I have not read this entire thread, so I apologize if this has already been mentioned.  This pertains to the query about dying justified, but not saved.

As stated, we do not know for certain.  On this point, what do y'all think about the divinely-revealed statement that there will be a new heaven AND a new earth?  Is it wild to think that someone who dies without sanctifying grace AND without any actual sin for which to atone might be an inhabitant of the new earth (a place of unending yet merely-natural happiness)?

If one cannot see the Face of God, but also is not deserving of a painful, everlasting banishment, where would they go?  Limbo, as understood within the present reality (i.e., before everyone is resurrected), seems untenable where eternity is concerned.

If something along these lines is NOT the case, what purpose would an unpopulated new earth serve?

The divinely-revealed New Heaven and New Earth is a single place, not two different places [Apocalypse 21 and 22].

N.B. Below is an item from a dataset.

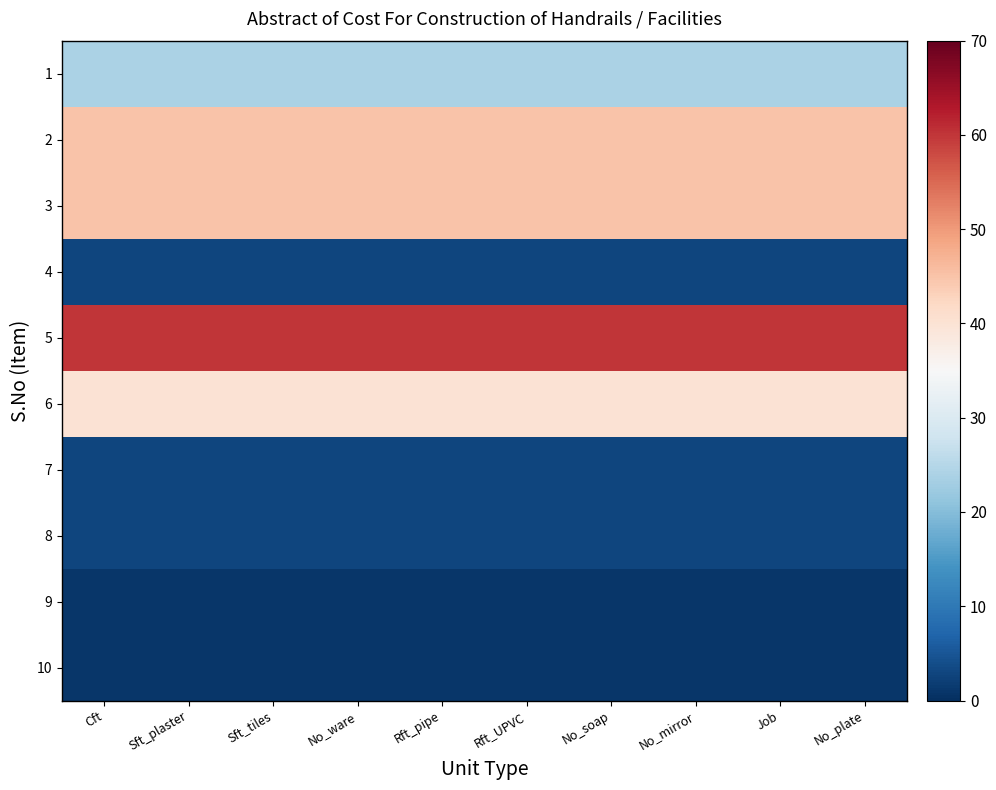

At which category does the chart reach its minimum across all series?

Cft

It is the new Paradise that has been both restored and perfected.

It is described as a city:

21...And the street of the city was pure gold, as it were transparent glass.  22 And I saw no temple therein. For the Lord God Almighty is the temple thereof, and the Lamb.  23 And the city hath no need of the sun, nor of the moon, to shine in it. For the glory of God hath enlightened it, and the Lamb is the lamp thereof.  24 And the nations shall walk in the light of it: and the kings of the earth shall bring their glory and honour into it.  25 And the gates thereof shall not be shut by day: for there shall be no night there. [Apoc. 21]

and as a garden:

1 And he shewed me a river of water of life, clear as crystal, proceeding from the throne of God and of the Lamb.  2 In the midst of the street thereof, and on both sides of the river, was the tree of life, bearing twelve fruits, yielding its fruits every month, and the leaves of the tree were for the healing of the nations.  3 And there shall be no curse any more; but the throne of God and of the Lamb shall be in it, and his servants shall serve him.  4 And they shall see his face: and his name shall be on their foreheads.  5 And night shall be no more: and they shall not need the light of the lamp, nor the light of the sun, because the Lord God shall enlighten them, and they shall reign for ever and ever. [Apoc. 22]

This is after the General Judgement. At that point there are only those living in the NHNE and those in Gehenna.